Yapılacak görevler:
1. IMF üzerine yazıya göre aşağıdaki soruları yanıtlayın:
(a) 1990'lı yıllarda IMF ile yapılan anlaşmalar hangi nedenle başarıya kavuşamamıştır?
(b) IMF hangi yılda ve nerede kurulmuştur?
(c) Dünya Bankası İkinci Dünya Savaşı sonrasında neyi hedeflemiştir?
2. IMF üzerine yazıyı son cümlesinden sonra gelecek biçimde sürdürün.

Kaynak metin:

▶

Stratejik yönetim bakış açısıyla IMF’nin misyonu ve başarı karnesi

Prof. Dr. Halit Keskin / Yıldız Teknik Üniversitesi
13.10.2019

Türkiye’de 1990’lı yıllarda IMF ile yapılan anlaşmalar sürekli hükümetlerin değişmesi ve art arda koalisyon hükümetlerinin kurulması yüzünden başarıya kavuşamamıştır. 2002 ve 2005 yılındaki anlaşmalarda ise başarının kaynağı büyük ölçüde siyasetin koalisyonlardan kurtulup tek parti hükümetine kavuşmasından kaynaklanmaktadır.


Stratejik yönetim bakış açısıyla IMF’nin misyonu ve başarı karnesi

Uluslararası para fonu (IMF) İkinci Dünya Savaşı sonrası, 1945 yılında, ABD’nin New Hampshire eyaletindeki Bretton Woods kasabasında kurulmuştur. Aynı dönemlerde kurulan Dünya Bankası ile tarih boyunca birbirini tamamlayan kuruluşlar olarak karşımıza çıkmaktadır. Gerçekte IMF ve Dünya Bankasının kuruluşunu 1929 yılında yaşanan krizin etkileri ve İkinci Dünya Savaşı tetiklemiştir. Dünya Bankası, İkinci Dünya Savaşı sonrası yıkılan Avrupa’yı yeniden imar etmeyi hedeflerken, IMF ise özellikle gelişmiş ülkelere zarar veren korumacı ticaret politikalarını ve kur savaşlarını engellemeyi amaçlamaktadır. İkinci Dünya Savaşı ile birlikte ülkeler dış ticarette ithalat vergileri ve kotaları ile iç ekonomilerini koruma yoluna gitmişlerdir. Aynı zamanda dış ticarette avantaj kazanılması amacıyla ülkeler para birimlerinin değerini aşağılara çekmeye çalışmışlar ve karşılıklı olarak para birimlerini değersizleştirmişlerdir. Tam anlamıyla bir kur savaşı girdabına da yakalanan dünya ekonomisini bu durumdan kurtarmak için kur stabilitesini sağlayacak bir kurum olarak IMF kurulmuştur.

◀

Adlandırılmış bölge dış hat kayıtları
▶

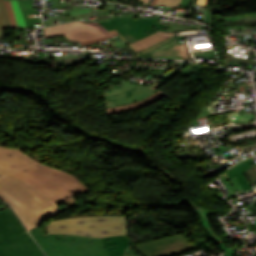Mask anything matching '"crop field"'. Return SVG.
Masks as SVG:
<instances>
[{"label": "crop field", "instance_id": "1", "mask_svg": "<svg viewBox=\"0 0 256 256\" xmlns=\"http://www.w3.org/2000/svg\"><path fill=\"white\" fill-rule=\"evenodd\" d=\"M0 166L40 190L56 203L76 194L90 192L72 175L39 164L16 148L0 146Z\"/></svg>", "mask_w": 256, "mask_h": 256}, {"label": "crop field", "instance_id": "2", "mask_svg": "<svg viewBox=\"0 0 256 256\" xmlns=\"http://www.w3.org/2000/svg\"><path fill=\"white\" fill-rule=\"evenodd\" d=\"M47 256H136L128 236L89 237L29 231Z\"/></svg>", "mask_w": 256, "mask_h": 256}, {"label": "crop field", "instance_id": "3", "mask_svg": "<svg viewBox=\"0 0 256 256\" xmlns=\"http://www.w3.org/2000/svg\"><path fill=\"white\" fill-rule=\"evenodd\" d=\"M0 198L12 207L28 229L63 211L49 197L2 167Z\"/></svg>", "mask_w": 256, "mask_h": 256}, {"label": "crop field", "instance_id": "4", "mask_svg": "<svg viewBox=\"0 0 256 256\" xmlns=\"http://www.w3.org/2000/svg\"><path fill=\"white\" fill-rule=\"evenodd\" d=\"M48 230L49 233L99 237L127 235L126 217L122 216H91L52 221Z\"/></svg>", "mask_w": 256, "mask_h": 256}, {"label": "crop field", "instance_id": "5", "mask_svg": "<svg viewBox=\"0 0 256 256\" xmlns=\"http://www.w3.org/2000/svg\"><path fill=\"white\" fill-rule=\"evenodd\" d=\"M0 256H45L10 208L0 211Z\"/></svg>", "mask_w": 256, "mask_h": 256}, {"label": "crop field", "instance_id": "6", "mask_svg": "<svg viewBox=\"0 0 256 256\" xmlns=\"http://www.w3.org/2000/svg\"><path fill=\"white\" fill-rule=\"evenodd\" d=\"M134 19L132 14L97 21L107 31L116 29L130 44L158 30L166 31L170 25L158 23L159 15Z\"/></svg>", "mask_w": 256, "mask_h": 256}, {"label": "crop field", "instance_id": "7", "mask_svg": "<svg viewBox=\"0 0 256 256\" xmlns=\"http://www.w3.org/2000/svg\"><path fill=\"white\" fill-rule=\"evenodd\" d=\"M143 256H171L195 249L181 234L135 245Z\"/></svg>", "mask_w": 256, "mask_h": 256}, {"label": "crop field", "instance_id": "8", "mask_svg": "<svg viewBox=\"0 0 256 256\" xmlns=\"http://www.w3.org/2000/svg\"><path fill=\"white\" fill-rule=\"evenodd\" d=\"M67 33H70L72 38L78 37L79 41H86L105 36L93 26L80 21L44 28L45 38L55 37Z\"/></svg>", "mask_w": 256, "mask_h": 256}, {"label": "crop field", "instance_id": "9", "mask_svg": "<svg viewBox=\"0 0 256 256\" xmlns=\"http://www.w3.org/2000/svg\"><path fill=\"white\" fill-rule=\"evenodd\" d=\"M254 165L256 164L252 162V157L247 158L231 167L226 173L230 178L235 176L243 190L252 189L242 172Z\"/></svg>", "mask_w": 256, "mask_h": 256}, {"label": "crop field", "instance_id": "10", "mask_svg": "<svg viewBox=\"0 0 256 256\" xmlns=\"http://www.w3.org/2000/svg\"><path fill=\"white\" fill-rule=\"evenodd\" d=\"M165 96H167V95L158 91V92H156V94H154L142 101L135 102L133 104H129V105L121 106V107H114V108L106 109V112H107V115H110V114H116V113L127 112V111H131V110H135V109H140L148 104L158 101L159 99H161Z\"/></svg>", "mask_w": 256, "mask_h": 256}, {"label": "crop field", "instance_id": "11", "mask_svg": "<svg viewBox=\"0 0 256 256\" xmlns=\"http://www.w3.org/2000/svg\"><path fill=\"white\" fill-rule=\"evenodd\" d=\"M198 213L200 215L201 224L204 227L206 233L212 238L214 243L218 244L222 248V250L226 252L224 256H237L236 249L227 248L225 242L220 239L216 233L211 231L212 227L208 224L207 219L203 217V214L199 210Z\"/></svg>", "mask_w": 256, "mask_h": 256}, {"label": "crop field", "instance_id": "12", "mask_svg": "<svg viewBox=\"0 0 256 256\" xmlns=\"http://www.w3.org/2000/svg\"><path fill=\"white\" fill-rule=\"evenodd\" d=\"M174 34L175 33H165V32L158 31L150 36H147V37L131 44V46H133L139 52V51H141L155 43H158Z\"/></svg>", "mask_w": 256, "mask_h": 256}, {"label": "crop field", "instance_id": "13", "mask_svg": "<svg viewBox=\"0 0 256 256\" xmlns=\"http://www.w3.org/2000/svg\"><path fill=\"white\" fill-rule=\"evenodd\" d=\"M19 5L26 23L27 27H31L30 22H36V21H41L40 17H35V18H29L27 15L31 14H37L40 12H35L34 7H33V2L32 0H18Z\"/></svg>", "mask_w": 256, "mask_h": 256}, {"label": "crop field", "instance_id": "14", "mask_svg": "<svg viewBox=\"0 0 256 256\" xmlns=\"http://www.w3.org/2000/svg\"><path fill=\"white\" fill-rule=\"evenodd\" d=\"M11 23L4 0H0V36H3L2 28H10Z\"/></svg>", "mask_w": 256, "mask_h": 256}, {"label": "crop field", "instance_id": "15", "mask_svg": "<svg viewBox=\"0 0 256 256\" xmlns=\"http://www.w3.org/2000/svg\"><path fill=\"white\" fill-rule=\"evenodd\" d=\"M89 24H91V25L95 26L96 28H98L100 31H102V32H103L104 34H106L107 36L101 37V38H98V39H94V40H90V41H86V42H81L82 45L92 44V43H95V42H97V41H101V40L110 38V37H112V36L118 35V33H117L116 31L107 32L101 25H99V24L96 23V22H89Z\"/></svg>", "mask_w": 256, "mask_h": 256}, {"label": "crop field", "instance_id": "16", "mask_svg": "<svg viewBox=\"0 0 256 256\" xmlns=\"http://www.w3.org/2000/svg\"><path fill=\"white\" fill-rule=\"evenodd\" d=\"M19 27H26L17 0H10Z\"/></svg>", "mask_w": 256, "mask_h": 256}, {"label": "crop field", "instance_id": "17", "mask_svg": "<svg viewBox=\"0 0 256 256\" xmlns=\"http://www.w3.org/2000/svg\"><path fill=\"white\" fill-rule=\"evenodd\" d=\"M175 39H177V37H176V35L175 36H173V37H171V38H169V39H166V40H164V41H162V42H160V43H158V44H155V45H153V46H151V47H149V48H147V49H145V50H143L142 52H140L139 54H145V53H147V52H149V51H151V50H153V49H155V48H158V47H160V46H162V45H164V44H167V43H169V42H171V41H173V40H175Z\"/></svg>", "mask_w": 256, "mask_h": 256}, {"label": "crop field", "instance_id": "18", "mask_svg": "<svg viewBox=\"0 0 256 256\" xmlns=\"http://www.w3.org/2000/svg\"><path fill=\"white\" fill-rule=\"evenodd\" d=\"M181 0H157L156 4L177 7Z\"/></svg>", "mask_w": 256, "mask_h": 256}, {"label": "crop field", "instance_id": "19", "mask_svg": "<svg viewBox=\"0 0 256 256\" xmlns=\"http://www.w3.org/2000/svg\"><path fill=\"white\" fill-rule=\"evenodd\" d=\"M5 2H6V6H7V9H8V12H9V16H10V19H11V22H12V26L13 27H18L17 23H16V20H15V17H14V13H13L10 1L7 0Z\"/></svg>", "mask_w": 256, "mask_h": 256}, {"label": "crop field", "instance_id": "20", "mask_svg": "<svg viewBox=\"0 0 256 256\" xmlns=\"http://www.w3.org/2000/svg\"><path fill=\"white\" fill-rule=\"evenodd\" d=\"M59 0H54L52 9L58 8Z\"/></svg>", "mask_w": 256, "mask_h": 256}, {"label": "crop field", "instance_id": "21", "mask_svg": "<svg viewBox=\"0 0 256 256\" xmlns=\"http://www.w3.org/2000/svg\"><path fill=\"white\" fill-rule=\"evenodd\" d=\"M139 2H145V3H147L148 0H139Z\"/></svg>", "mask_w": 256, "mask_h": 256}, {"label": "crop field", "instance_id": "22", "mask_svg": "<svg viewBox=\"0 0 256 256\" xmlns=\"http://www.w3.org/2000/svg\"><path fill=\"white\" fill-rule=\"evenodd\" d=\"M203 214H204V216H206V217H207V214H208V213H206V212H203ZM208 220L210 221V219H208Z\"/></svg>", "mask_w": 256, "mask_h": 256}, {"label": "crop field", "instance_id": "23", "mask_svg": "<svg viewBox=\"0 0 256 256\" xmlns=\"http://www.w3.org/2000/svg\"><path fill=\"white\" fill-rule=\"evenodd\" d=\"M155 2H156V0H153V1H152V4H155Z\"/></svg>", "mask_w": 256, "mask_h": 256}]
</instances>
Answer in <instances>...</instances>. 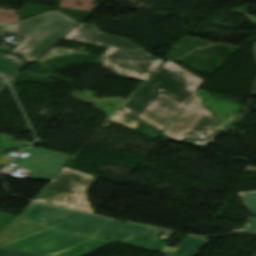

◀

Sıralı çıktılar:
1.
(a) Sürekli hükümetlerin değişmesi ve art arda koalisyon hükümetlerinin kurulması nedeniyle.
(b) 1945 yılında, ABD'nin New Hampshire eyaletindeki Bretton Woods kasabasında.
(c) Savaş sonrası yıkılan Avrupa'yı yeniden imar etmeyi.

2.
Likidite sorunları 

IMF’in öncelikli amacı ülkeler arasındaki ticareti sağlayan döviz kuru ve ödeme sistemlerinin sağlıklı bir şekilde işleyişini temin etmektir. IMF bir yandan ülkeler arasındaki iş birliğini arttırıcı adımlar atarken, diğer yandan da uluslararası ticaretin dengeli bir şekilde işleyişini gözetir. Fakat günümüzde IMF çoğunlukla ülkelerin karşılaştığı likidite sorunlarını gidermek için devreye giren bir kurum olarak göze çarpmaktadır. IMF kapısı çalınarak düşük maliyetli borç alınan bir kurum olarak görülmekle birlikte ülkelerin halkları tarafından sevilmemektedir. Çünkü borç verilen ülkelere yönelik olarak sosyal harcamaları kısma, devlet mallarının satılığa çıkarılması ve ağır vergiler alınması gibi bir takım şartlar dikte etmektedir. Kuruluş amaçları çok iyi niyetli temellere dayansa da IMF borçlu olan ülkelerin borç veren ülkelere karşı sorumluluklarına garantör olan bir kurum imajını kıramamıştır. Bir başka deyişle, IMF likidite sıkışıklığı yaşayan ülkelere alacaklı ülkelerin paralarını ödeyebilmeleri için borç vermekte ve bu borcu da verirken oldukça acı reçeteleri ülke yönetimlerine dayatmaktadır. Bu acı reçetelerin başında ise kamu harcamalarının düşürülmesi gelmektedir. Kısacası IMF uygulamaları daha çok gelişmiş ve güçlü ülkelerin menfaatlerini korumaya odaklanmaktadır. Bu sebepledir ki IMF dünya üzerindeki birçok halkın sevgi ve beğenisini kazanmaktan uzaktır.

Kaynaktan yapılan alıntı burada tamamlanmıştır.